C++ insert function pointer into memory

Question

I am trying to overwrite a char and a function pointer on the stack. Based on what I found on this question (How can I store a value at a specific location in the memory?) I was able to figure out how to overwrite the character. My problem now is that I get a compile error saying I am casting it wrong.

void foo(char letter);
void bar(char letter);

void function1()
{
  void (*pointer)(char);
  pointer = foo;
  letter = 'B';
  function2();
  (*pointer)(letter);
}

void function2()
{
  int number; // Used in omitted code

  *(char *)(&number + 75) = 'A';
  *(void (*)(char)) (&number + 42) = &bar; // This is the line with the error
}

The first injection works but the second one gives me a compile error.

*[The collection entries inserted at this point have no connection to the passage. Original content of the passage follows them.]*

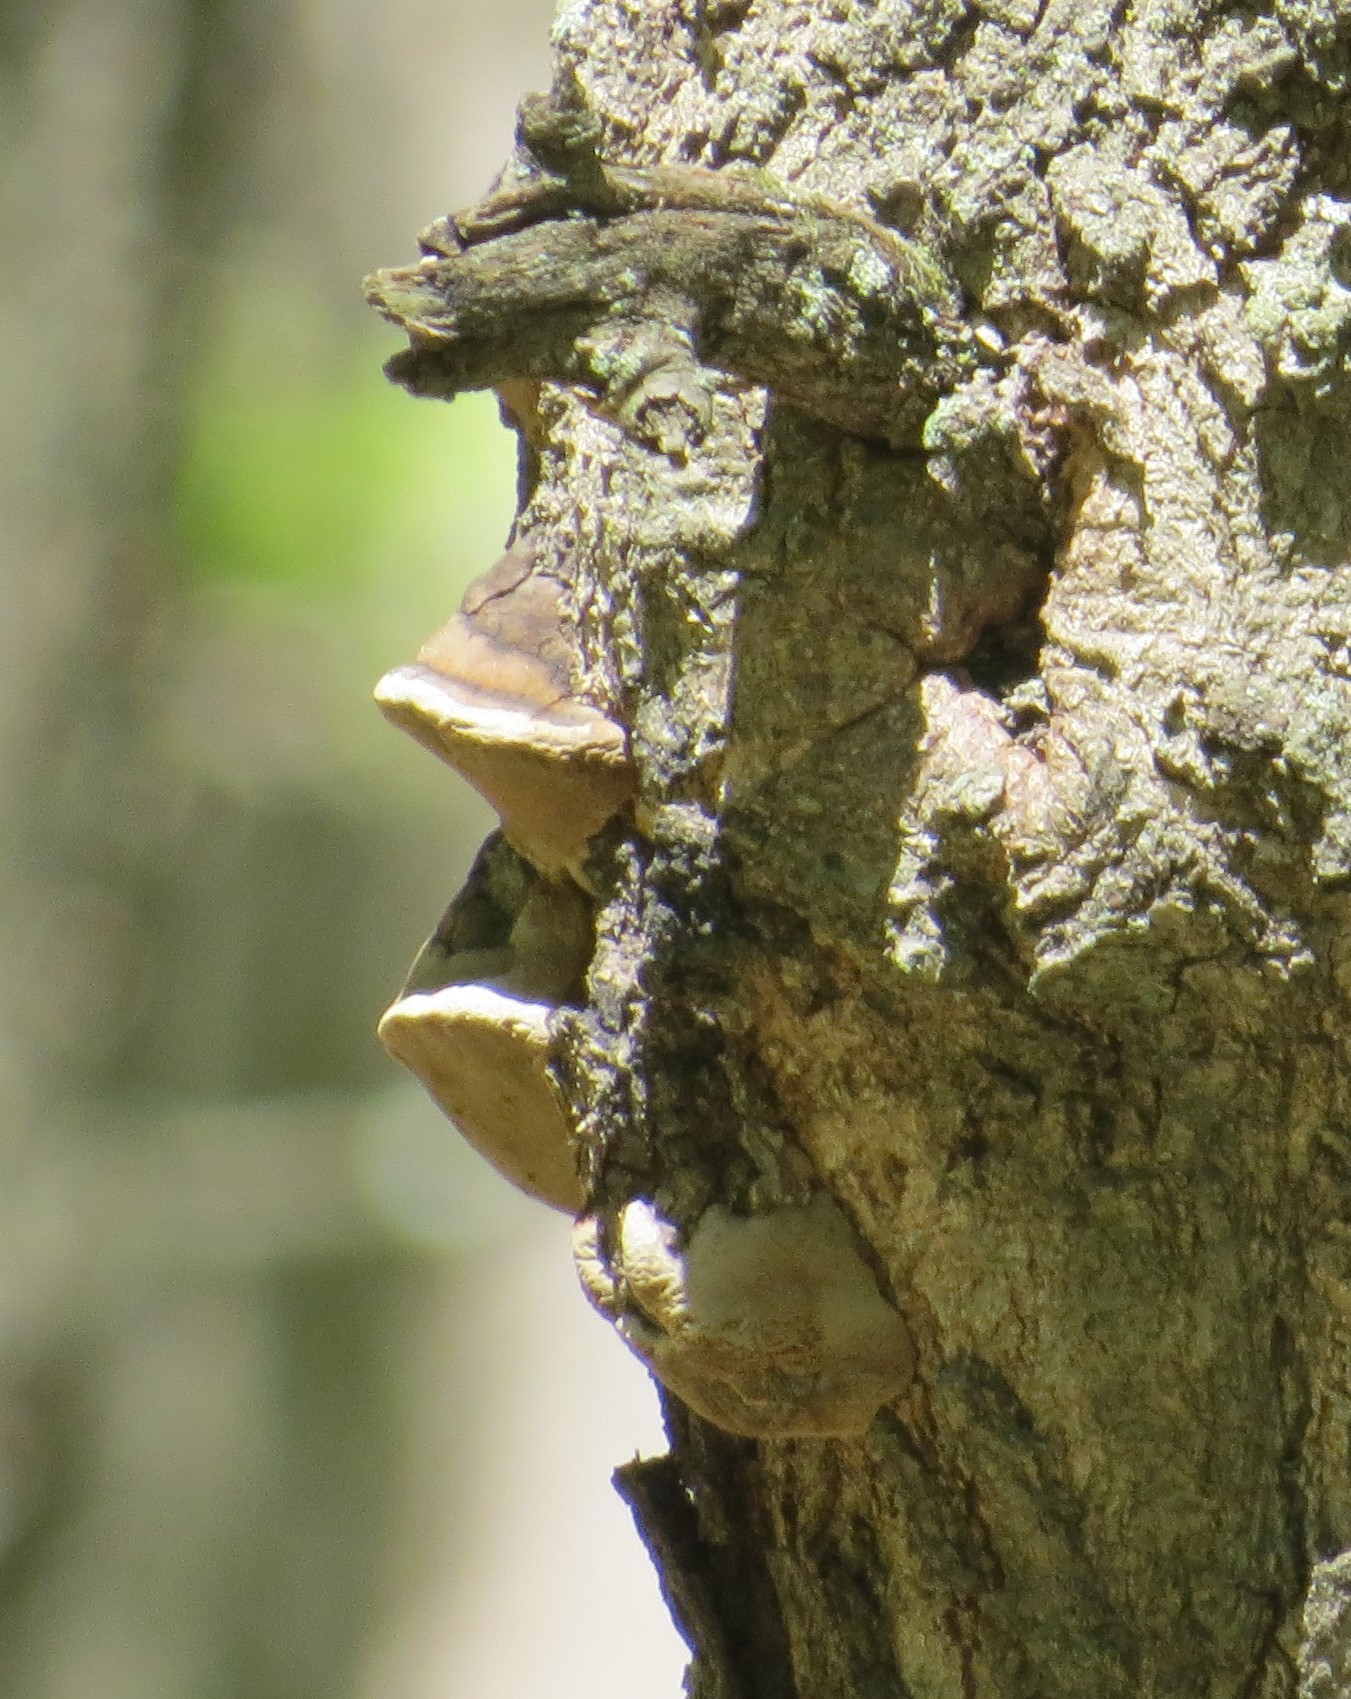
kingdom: Fungi
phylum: Basidiomycota
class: Agaricomycetes
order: Hymenochaetales
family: Hymenochaetaceae
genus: Phellinus
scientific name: Phellinus tremulae
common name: Aspen bracket
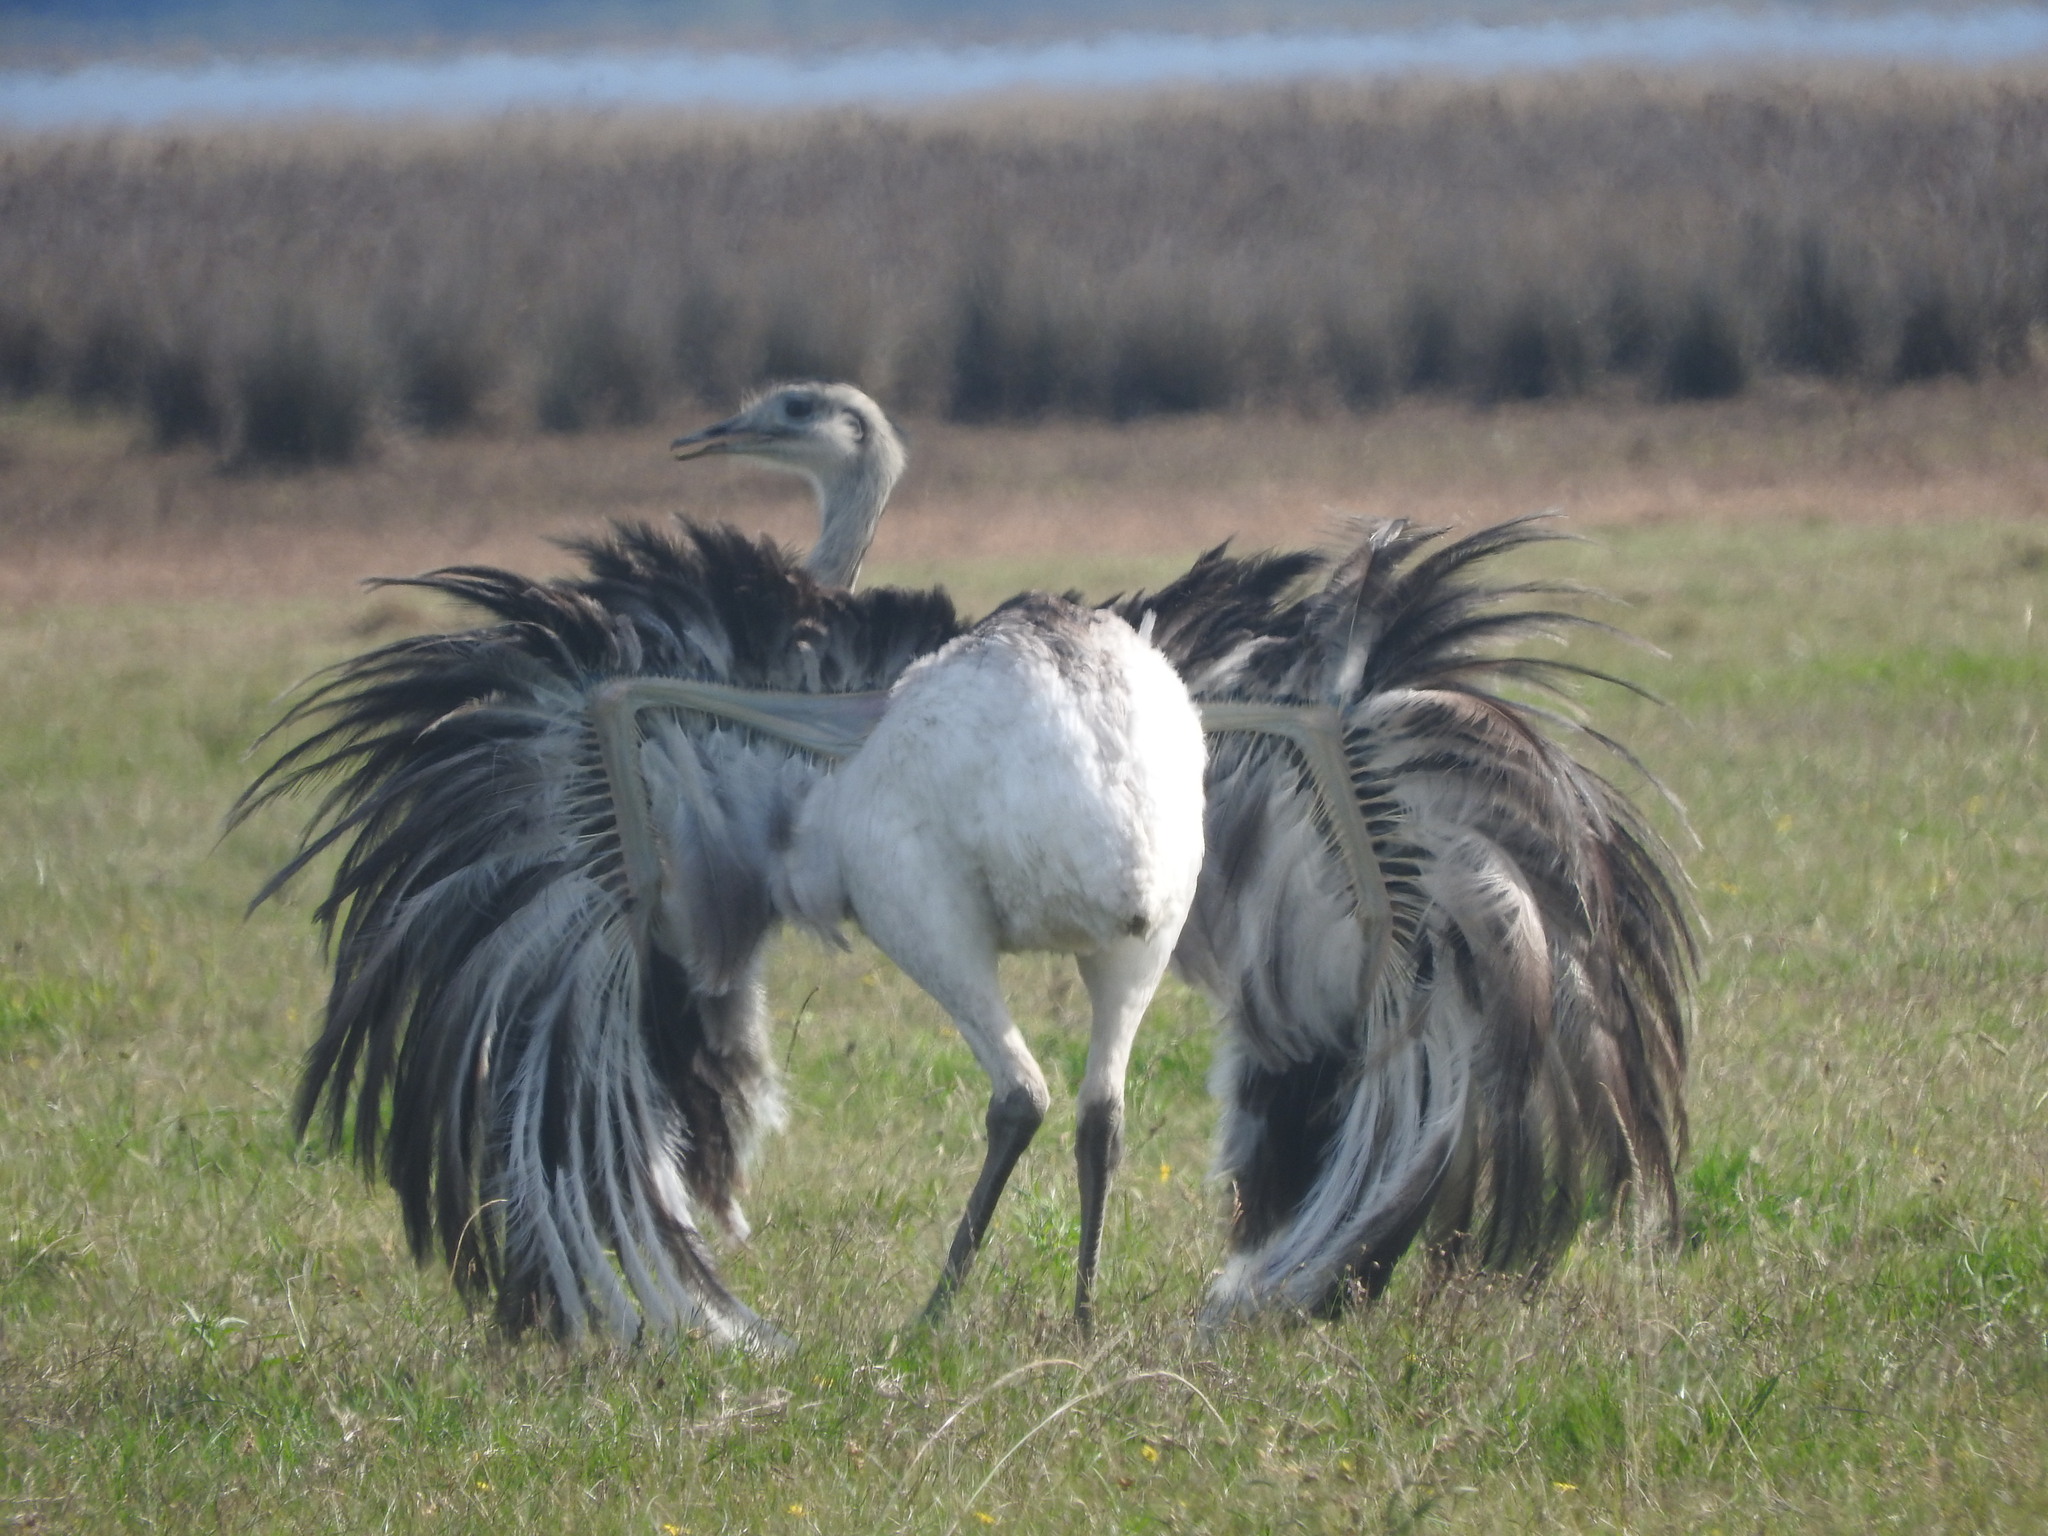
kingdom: Animalia
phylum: Chordata
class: Aves
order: Rheiformes
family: Rheidae
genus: Rhea
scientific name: Rhea americana
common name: Greater rhea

I am running Redhat Linux using a g++ compiler. The error I get from the compiler is:
"cannot convert ‘void (*)(char)’ to ‘void(char)’ in assignment"

If I change that line to *(void(char)) then the compiler says:
"invalid cast to function type ‘void(char)’"

What is the proper syntax for this?

(This is modified code from a school security assignment, I'm not writing malware)

Answer 1

Your goal is to write the address of pass to memory, so why are you casting (&number + 13) to a function pointer? Just do what you did before:

*(long *)(&number + 13) = (long)&pass;

And you won't get a compiler error. As to what will happen when this undefined behavior is invoked, you'll just have to see.

Edit: As @DavidGrayson pointed out, if we deference the right side of the equation, we'd get the contents of the function, not its pointer. So we have to cast it to a POD type, not a pointer.